++++ Trecho

Na tradição regionalista, Franklin Távora, destacou o valor da observação no desenvolvimento ficcional literário, criticando a criação artística dos escritores românticos, oriunda de uma imaginação exagerada que disfarçava a realidade cruel do país. Algumas críticas foram direcionadas especificamente as obras de José de Alencar, com o qual Távora tinha algumas divergências. (O Gaúcho e Iracema)

Távora é explicitamente favorável ao compromisso com a observação fiel da natureza e ao ambiente que rodeiam as pessoas, independente da idealização romântica. Dessa forma acreditava que a imagem apresentada colocava em evidência um universo naturalmente perigoso, desconhecido, não submetido ao poder do homem, vindo a ser registrado e visível através do regionalismo. Segundo o autor era necessário e relevante fazer uma literatura descrevendo com o máximo de realismo o sertão nordestino, para assim concretizar a descoberta não só daquela região, mas também de seu povo como um todo.

Agora a análise será direcionada para a discussão do romance romântico ou romance realista.

Partindo do registro fiel e descritivo dos romances de Franklin Távora em relação ao ambiente, julgando as coisas como elas são, abrangendo causas realistas do momento, a linearidade e temática romântica, pressupõe-se que sua produção literária divide-se, em algumas circunstâncias entre o romantismo e o realismo. Considerando os excessos descritivos local, de datas e alguns acontecimentos históricos, podemos afirmar que “O Cabeleira” faz parte de uma literatura nacionalista, com um romance idealizado, que manifestava as necessidades iminentes do nordeste pernambucano, como a omissão do Estado, a falta de investimento em educação, o banditismo, o cangaceirismo, entre diversos outros problemas, que poderiam ser amenizados com a intervenção de poder competente. Assim disponho duas citações, sendo a primeira romântica e a segunda do realismo para melhor percepção e clareza da questão central desse estudo, “Romance romântico ou romance realista?

++++++++

Instruções de trabalho:
**1)** No trecho sobre Franklin Távora, quais obras de José de Alencar aparecem indicadas entre parênteses?
**2)** Retome o trecho sobre Franklin Távora e dê continuidade ao texto a partir do ponto em que ele termina.

++++ Dados para análise

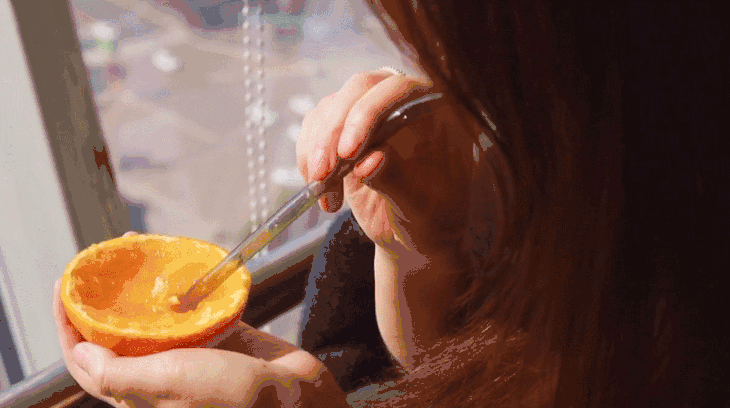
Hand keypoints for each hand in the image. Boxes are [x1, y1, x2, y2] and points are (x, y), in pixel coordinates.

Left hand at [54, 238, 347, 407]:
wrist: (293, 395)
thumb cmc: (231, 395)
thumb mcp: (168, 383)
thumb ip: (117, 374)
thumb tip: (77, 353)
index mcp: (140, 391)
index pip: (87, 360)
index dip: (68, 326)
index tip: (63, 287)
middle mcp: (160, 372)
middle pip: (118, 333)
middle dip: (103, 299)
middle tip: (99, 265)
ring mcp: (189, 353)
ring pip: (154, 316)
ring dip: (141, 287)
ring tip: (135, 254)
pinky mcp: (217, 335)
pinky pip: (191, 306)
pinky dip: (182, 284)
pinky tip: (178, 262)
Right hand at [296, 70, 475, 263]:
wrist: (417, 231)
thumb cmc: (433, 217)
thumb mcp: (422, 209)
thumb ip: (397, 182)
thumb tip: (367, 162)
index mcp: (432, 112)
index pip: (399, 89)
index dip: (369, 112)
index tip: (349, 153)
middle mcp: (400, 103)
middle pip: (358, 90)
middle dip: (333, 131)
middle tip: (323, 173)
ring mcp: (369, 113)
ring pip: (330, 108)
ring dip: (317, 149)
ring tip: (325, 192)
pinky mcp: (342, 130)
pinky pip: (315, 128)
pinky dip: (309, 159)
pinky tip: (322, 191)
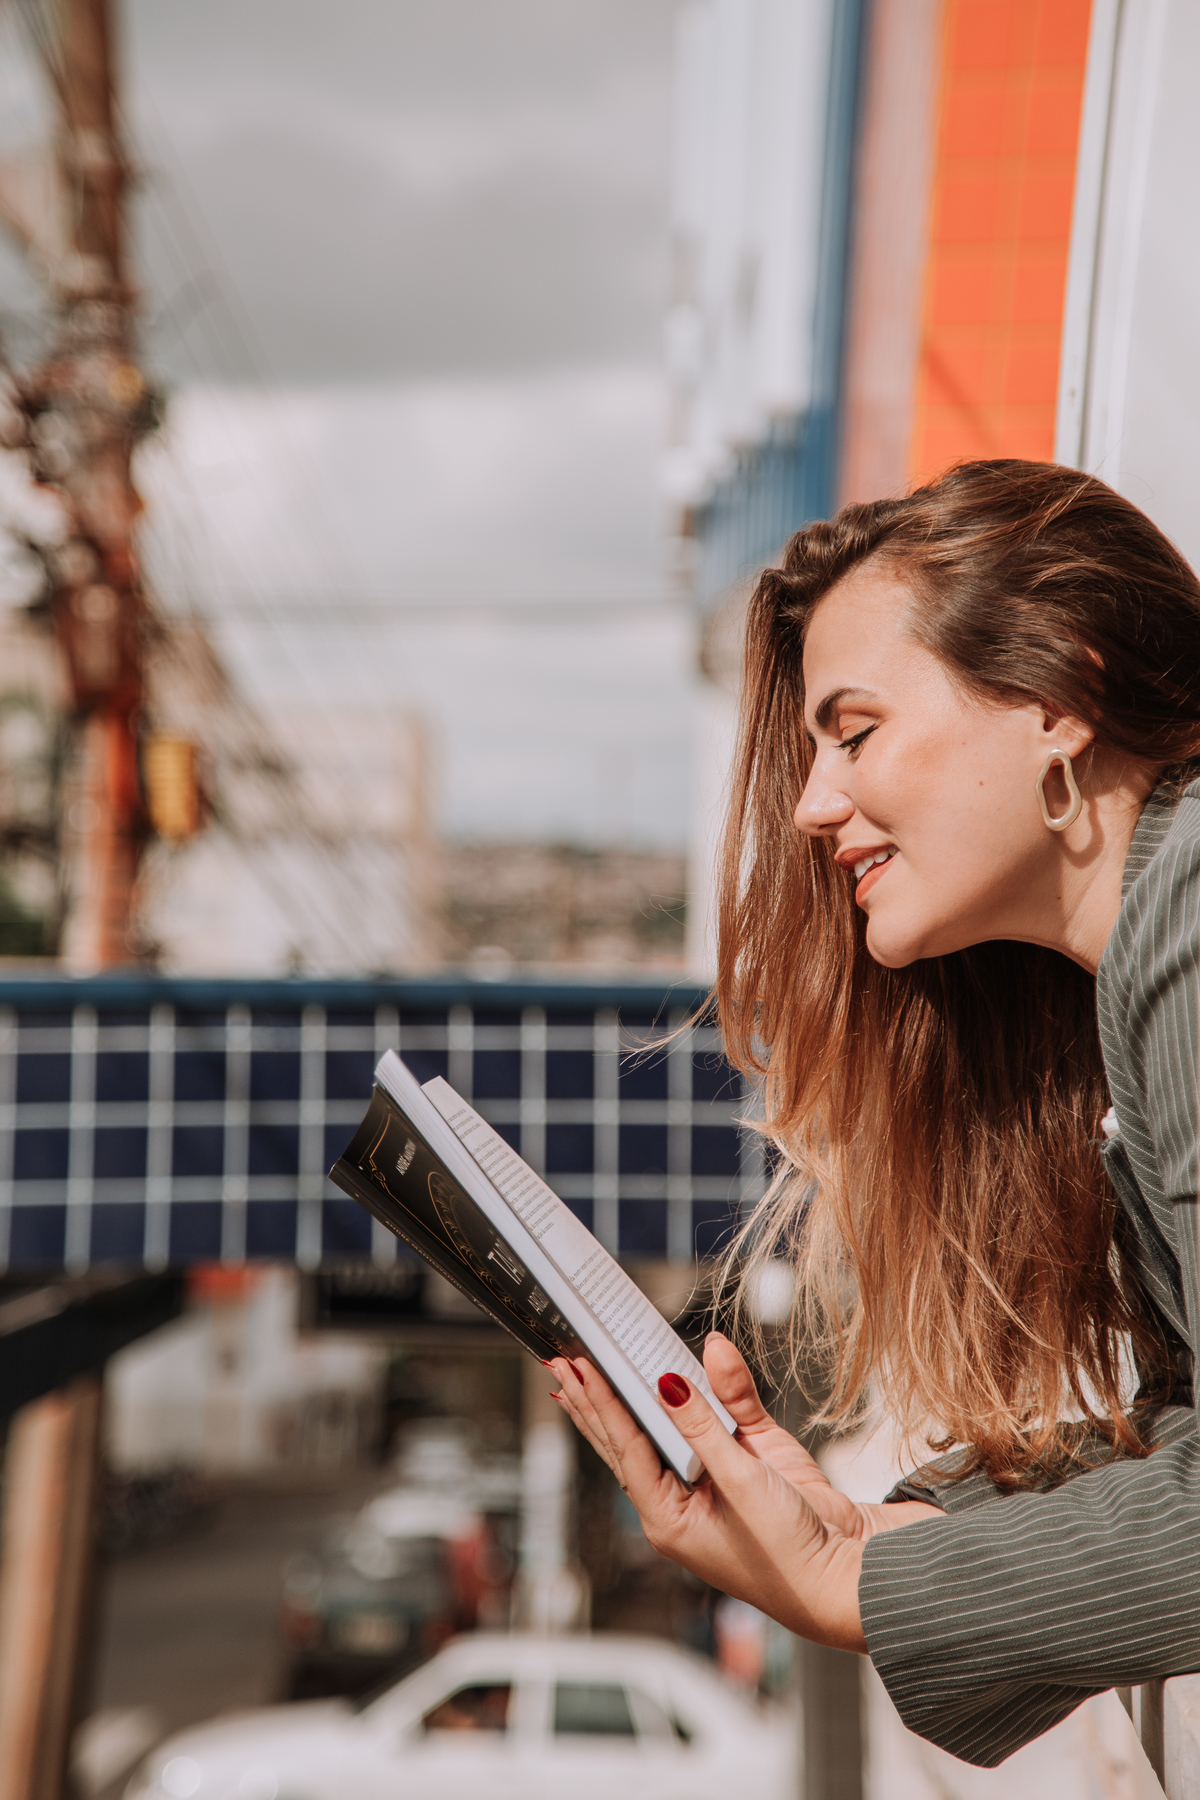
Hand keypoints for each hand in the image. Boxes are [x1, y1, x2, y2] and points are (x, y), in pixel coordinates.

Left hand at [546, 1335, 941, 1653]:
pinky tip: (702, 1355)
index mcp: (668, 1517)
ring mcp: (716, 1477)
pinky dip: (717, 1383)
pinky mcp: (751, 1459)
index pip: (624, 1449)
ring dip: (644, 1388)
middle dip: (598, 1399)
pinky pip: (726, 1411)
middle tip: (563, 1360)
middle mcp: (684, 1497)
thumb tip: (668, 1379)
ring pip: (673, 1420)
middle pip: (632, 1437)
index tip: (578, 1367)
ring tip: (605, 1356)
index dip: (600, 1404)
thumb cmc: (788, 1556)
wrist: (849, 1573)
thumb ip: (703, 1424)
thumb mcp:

++++++++

Respostas por item:
**1)** O Gaúcho e Iracema.

**2)**
“Com os braços trêmulos o Cabeleira apertou Luísa novamente contra o peito onde lhe ardia o coração em chamas de entranhado amor”. (Távora, 1973, p 92)

(...) “José foi sempre o motivo, a causa desse combate sem tréguas, José, o filho sem sorte que estava fadado a legar à posteridade um eloquente exemplo para provar que sem educação e sem moralidade é impossível a família; e que a sociedade tem o dever, primeiro que o direito de obrigar o pai a proporcionar à prole, ou proporcioná-lo ela quando ele o não possa, ensino que forma os costumes domésticos nos quais os costumes públicos se firmam e pelos quais se modelam.” (Távora, p. 44).

Nesse instante o estudo problematiza a transição do “Romantismo para o Realismo” tentando mostrar que aos poucos, o empenho em questões da realidade externa e a oposição ao governo nacional, vão se tornando incompatíveis com o subjetivismo e o patriotismo, ambos característicos das gerações românticas anteriores.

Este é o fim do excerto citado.